AGOA relancé pour un an : Washington accorde un sursis stratégique aux exportations africaines.
Après plusieurs mois d’incertitude, les États-Unis ont finalement décidé de relancer, pour une durée d’un an, l’African Growth and Opportunity Act (AGOA), l’accord emblématique qui permet aux pays africains d’exporter sans droits de douane vers le marché américain. Une bouffée d’oxygène pour les exportateurs du continent, mais un répit trop court pour dissiper toutes les inquiétudes.
Une prorogation in extremis après l’expiration de l’accord
L’AGOA avait officiellement expiré le 30 septembre 2025, plongeant de nombreux pays africains dans le flou commercial. Le 3 février 2026, le président américain a finalement promulgué une extension d’un an, avec effet rétroactif, prolongeant l’accord jusqu’au 31 décembre 2026, selon les communications officielles de l’U.S. Trade Representative (USTR).
Cette décision met fin, temporairement, à une période de vide juridique qui exposait les exportations africaines à des droits de douane parfois prohibitifs sur le marché américain.
AGOA : un pilier du commerce Afrique-États-Unis depuis 25 ans
Adoptée en 2000, l’AGOA constitue l’un des instruments les plus structurants de la relation économique entre les États-Unis et l’Afrique subsaharienne. Elle permet à une quarantaine de pays éligibles d’exporter plus de 1 800 produits vers les États-Unis sans droits de douane ni quotas.
Textile, agro-industrie, produits pétroliers, minerais transformés ou encore cuir : pour plusieurs économies africaines, l’AGOA a servi de porte d’entrée vers le premier marché de consommation au monde, tout en favorisant l’industrialisation locale et la création d’emplois.
Un soulagement immédiat pour les exportateurs africains
La relance de l’accord a été accueillie comme un soulagement immédiat par les entreprises exportatrices.
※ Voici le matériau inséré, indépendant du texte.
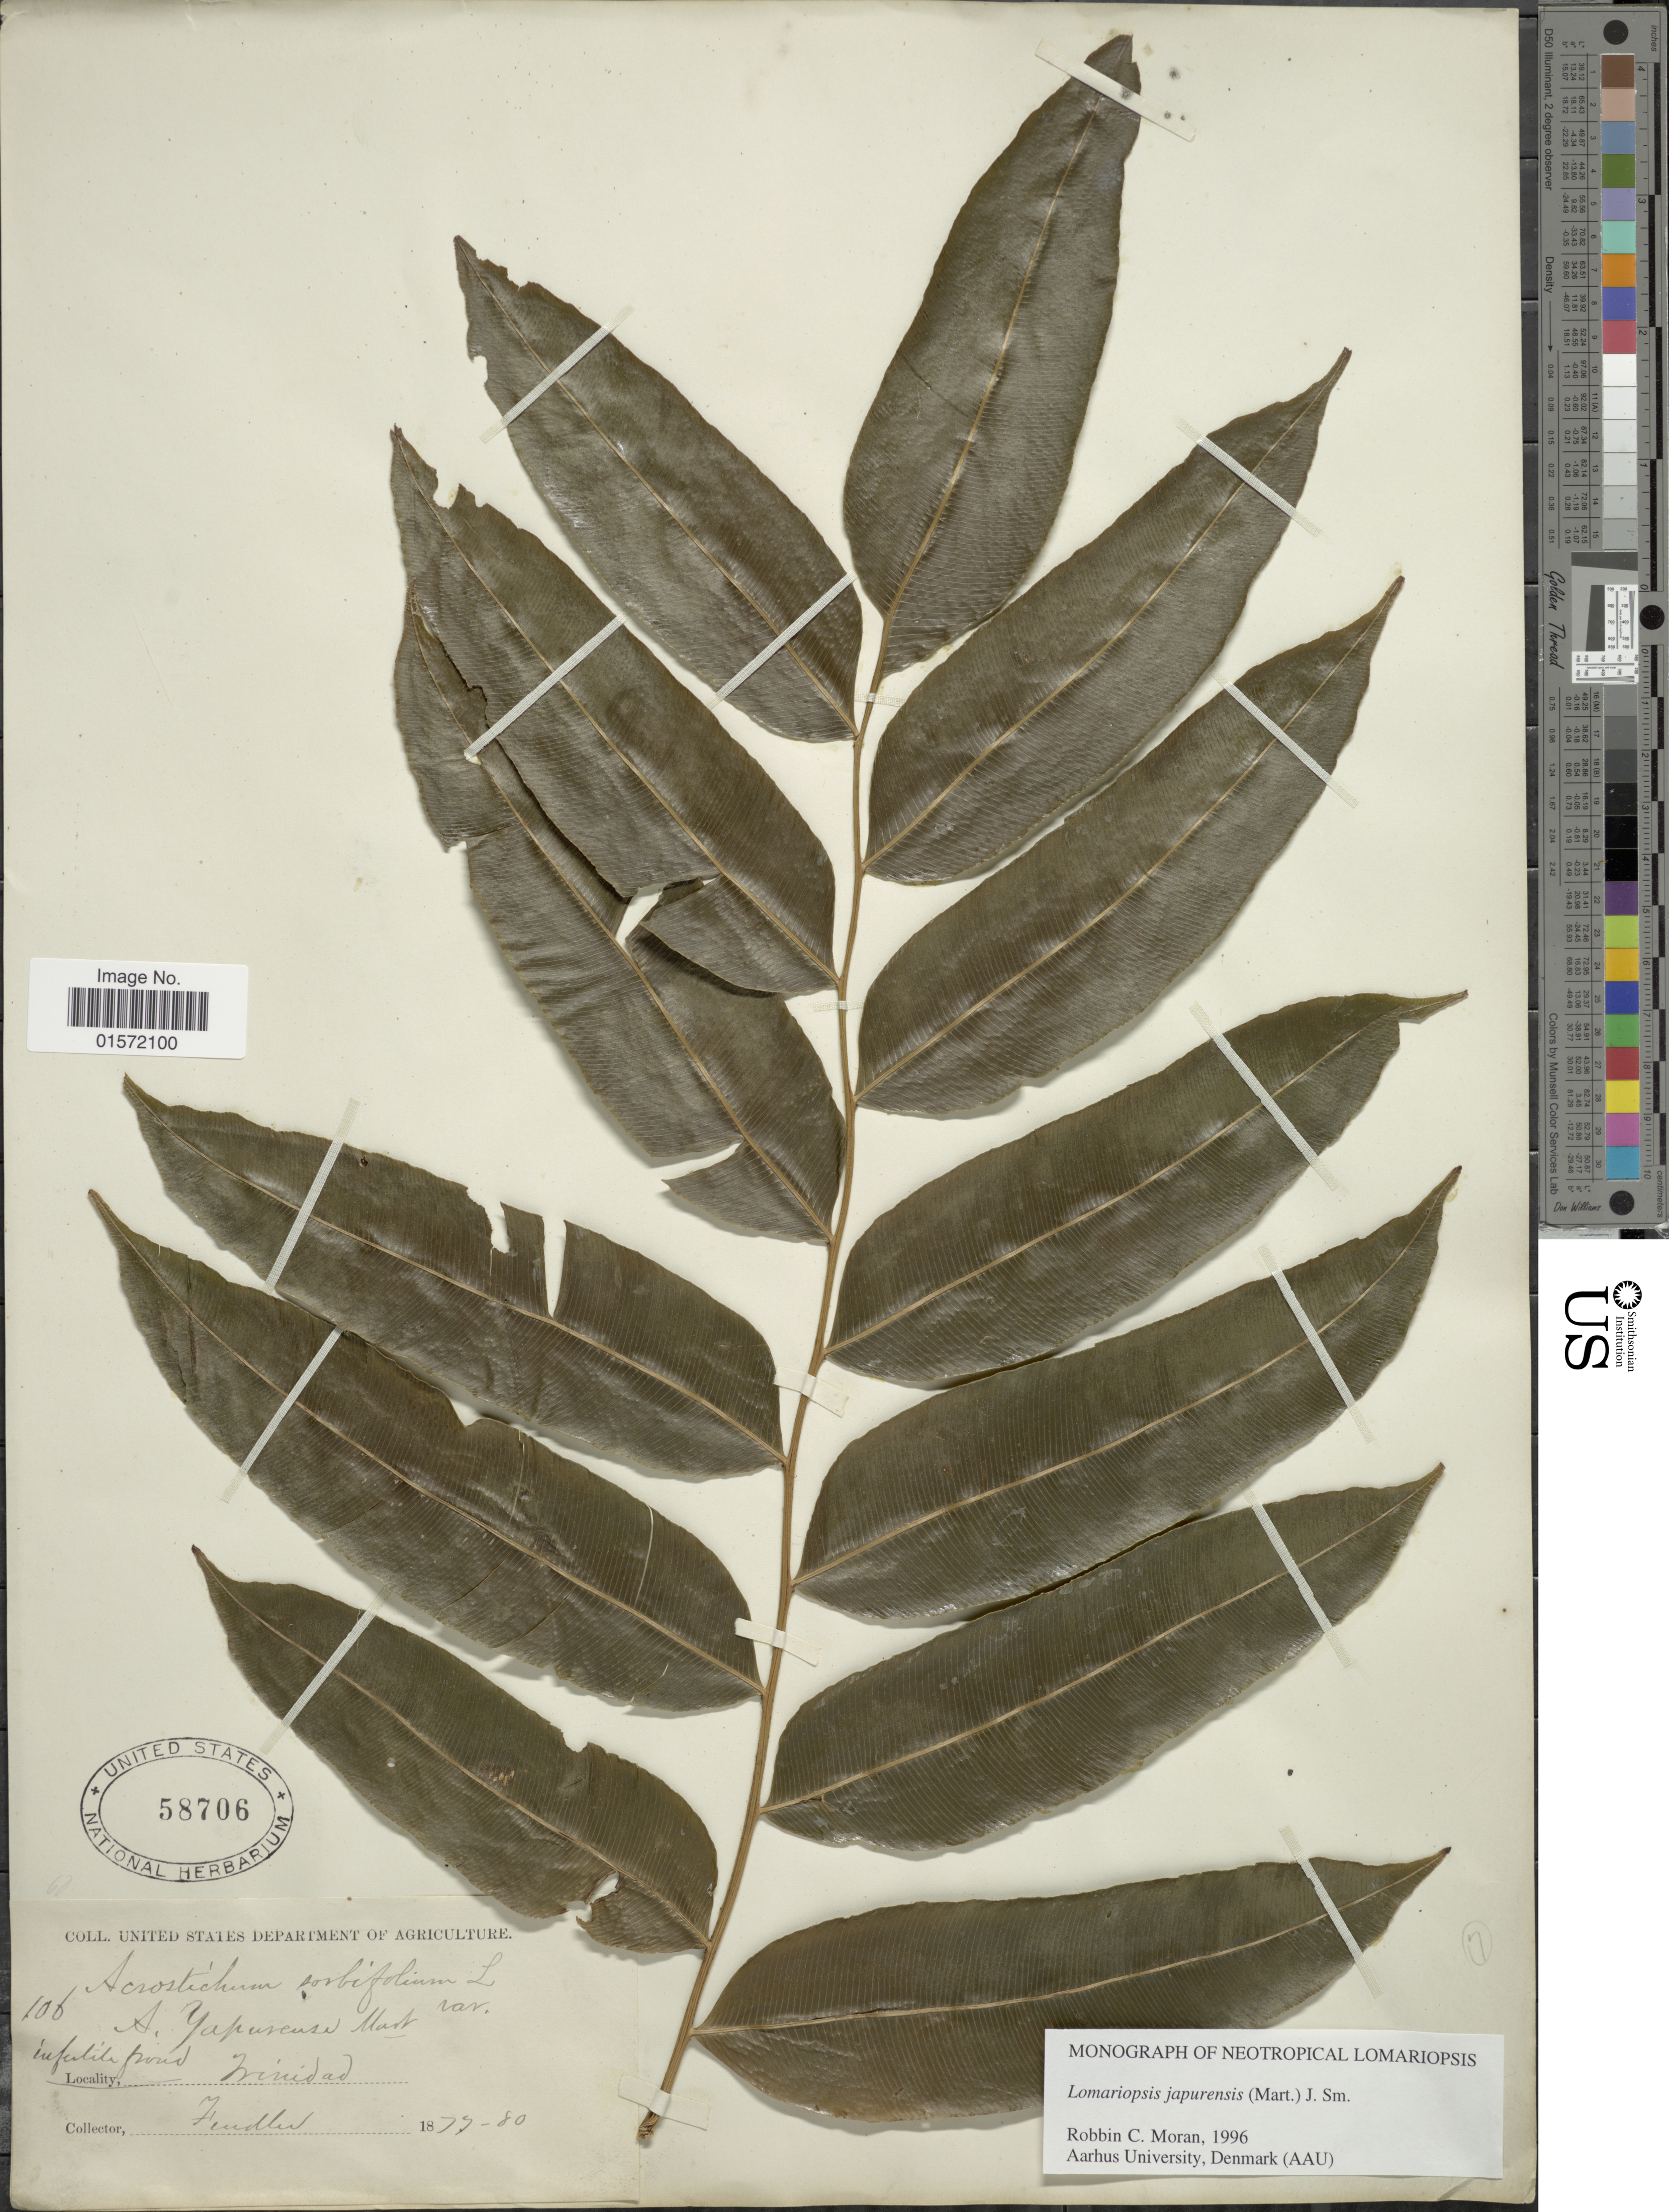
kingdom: Plantae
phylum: Tracheophyta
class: Polypodiopsida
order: Polypodiales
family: Lomariopsidaceae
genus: Lomariopsis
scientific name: Lomariopsis japurensis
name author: (Mart.) J. Sm.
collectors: -. Fendler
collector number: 106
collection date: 1877/1880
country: Trinidad and Tobago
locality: Trinidad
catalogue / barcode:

Sans l’AGOA, de nombreux produits africains auraient perdu leur compétitivité du jour au lendemain, avec des conséquences directes sur les chaînes de valeur locales, les recettes en devises et l’emploi.
Selon les données américaines, les exportations africaines sous AGOA ont représenté plusieurs milliards de dollars par an ces dernières années, faisant de l’accord un levier non négligeable pour des économies souvent vulnérables aux chocs extérieurs.
Une extension courte qui entretient l’incertitude
Mais ce sursis a un goût d’inachevé. Un an seulement : pour les investisseurs et les industriels, la durée reste trop courte pour engager de nouveaux projets ou étendre les capacités de production destinées au marché américain.
Plusieurs gouvernements africains et organisations économiques ont plaidé pour une prolongation plus longue, afin d’offrir la visibilité nécessaire aux entreprises. À l’inverse, Washington a opté pour une approche prudente, préférant garder la main sur l’avenir du dispositif.
Des conditions toujours plus scrutées par Washington
L’AGOA n’est pas un accès automatique au marché américain. Les pays bénéficiaires doivent satisfaire à des critères stricts liés à la gouvernance, l’État de droit, l’économie de marché, la lutte contre la corruption et le respect des droits humains.
L’administration américaine a d’ores et déjà indiqué vouloir réexaminer et moderniser l’accord, afin de l’aligner davantage sur ses priorités commerciales actuelles. Une orientation qui pourrait, à terme, rendre l’éligibilité plus exigeante pour certains pays africains.
Un enjeu stratégique pour les économies africaines
Au-delà des chiffres, l’AGOA reste un outil stratégique d’intégration dans le commerce mondial. Pour l’Afrique, il ne s’agit pas seulement d’exporter plus, mais d’exporter mieux : transformer localement, monter en gamme et réduire la dépendance aux matières premières brutes.
La prorogation d’un an donne donc du temps, mais pas de certitudes. Elle rappelle surtout la nécessité pour les pays africains de diversifier leurs débouchés commerciaux, notamment vers l’Asie, le Moyen-Orient et à l’intérieur même du continent via la ZLECAf.
En relançant l’AGOA pour un an, Washington n’a pas fermé la porte au commerce africain. Mais il ne l’a pas non plus grande ouverte.
Pour l’Afrique, le message est clair : profiter de ce sursis, oui, mais sans bâtir sa stratégie d’exportation sur une promesse renouvelée au compte-gouttes.